Response	Number (N=20, %)	Low LMR-week 6 (N=13, 65%)	High LMR-week 6 (N=7, 35%)
CR	1 (5.0)	0 (0.0)	1 (14.3)
PR	4 (20.0)	1 (7.7)	3 (42.9)
SD	1 (5.0)	0 (0.0)	1 (14.3)
PD	14 (70.0)	12 (92.3)	2 (28.6)

NSCLC, non-small-cell lung cancer; N, number; CR, complete response; PR, partial response; SD, stable disease; PD, progressive disease; LMR-week 6, lymphocyte-to-monocyte ratio 6 weeks after the start of PD-1 inhibitors.

Discussion

This study investigated the prognostic value of the LMR in patients with advanced tumors using PD-1 inhibitors, and results showed that in patients receiving PD-1 inhibitors, there was no significant correlation between LMR-week 1 and tumor response to treatment (AUC: 0.593, P>0.05), but LMR at week 6 after treatment was significantly correlated with tumor response to treatment (AUC: 0.713 P=0.002). In addition, an increase in LMR-week 6 was associated with better PFS, OS, and ORR, suggesting that LMR-week 6 may be a biomarker to stratify patients who might have a better response to PD-1 inhibitors.

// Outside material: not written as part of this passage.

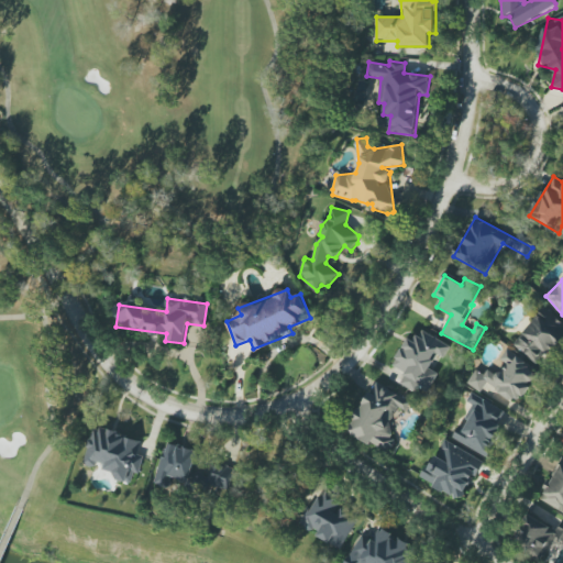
[(512,342),(537,366),(562,339),(562,322),(547,307),(512,342)]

The inflammatory response plays a key role in different stages of tumor progression, including initiation, proliferation, invasion, metastasis, and angiogenesis (26,27). Lymphocytes, as a major component of the immune system, can inhibit tumor proliferation and metastasis through cytotoxicity, thereby participating in tumor surveillance and defense (28). Monocytes are also the body’s main immune cells. They change the tumor microenvironment through local immunosuppression and their effect on angiogenesis, thereby promoting the progression of cancer (29). Studies have confirmed that a high monocyte count is one of the factors with poor prognosis in patients with malignant tumors (30,31).

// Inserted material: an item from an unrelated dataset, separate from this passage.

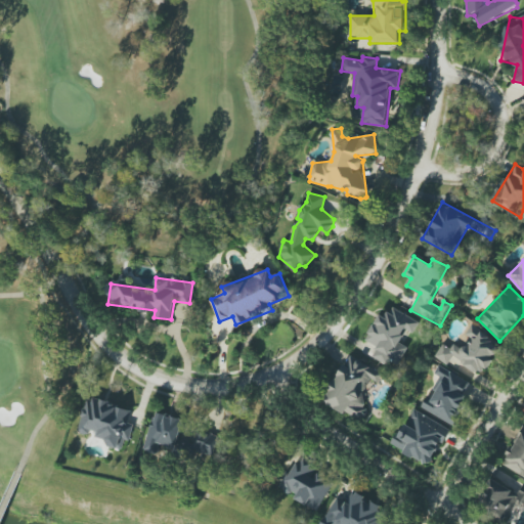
[(373,357),(391,367),(417,320),(392,307),(386,318),(380,314),(365,340),(378,347),(373,357)]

In addition, a series of studies have shown that a low LMR is associated with poor prognosis in many cancers. However, the mechanism by which LMR affects the prognosis of tumor patients has not been clarified. TILs and tumor-associated macrophages (TAMs) have been found in a variety of malignant tumor tissues and can play a precise role in predicting prognosis (32). TILs control the progression of tumors by participating in the body’s cellular and humoral immunity. Low lymphocytes counts reduce the body’s inhibitory effect on tumor cells, leading to poor prognosis. TAMs are monocytes originating in circulating blood and are active around tumor tissues for tumor chemokine secretion. At the same time, TAMs can promote tumor angiogenesis and produce anti-immune responses by producing growth factors and cytokines to accelerate tumor progression. Studies have confirmed that patients with high TAM infiltration have poor prognosis (33). The absolute value of peripheral blood mononuclear cells is a biological marker that can replace TAMs. Therefore, LMR can be used as a biomarker of comprehensive lymphocytes and monocytes to evaluate the prognosis of patients with malignant tumors. As an indicator of inflammatory response, LMR has the characteristics of simple, fast, operable, specific and sensitive detection methods and may be considered as an early alternative indicator for predicting the outcome of patients receiving anti-PD-1 agents. At present, some studies have reported the relationship between the NLR and prognosis of lung cancer, kidney cancer, and melanoma in patients with PD-1 inhibitors (23-25). The relationship between the LMR and the prognosis of patients treated with anti-PD-1 agents is less well studied.

There are some limitations to our study. First, the study included various types of cancer, and the number of patients with each type of cancer was limited. Second, this was a retrospective study, so there may have been a risk of bias and confounding factors. In addition, the follow-up time was short, and there were not enough death data in the high-LMR group; thus, the median survival time could not be calculated. Therefore, prospective, randomized, multicenter clinical trials with larger sample sizes are needed in future studies to provide more reliable data.

Conclusions

The higher LMR at the sixth week after the initiation of PD-1 inhibitors is significantly related to the therapeutic effect. Therefore, LMR-week 6 can be used as an early substitute indicator for stratification in patients with a better response to anti-PD-1 agents, which will help clinicians determine individualized treatment planning as well as avoid adverse reactions and increase response rates.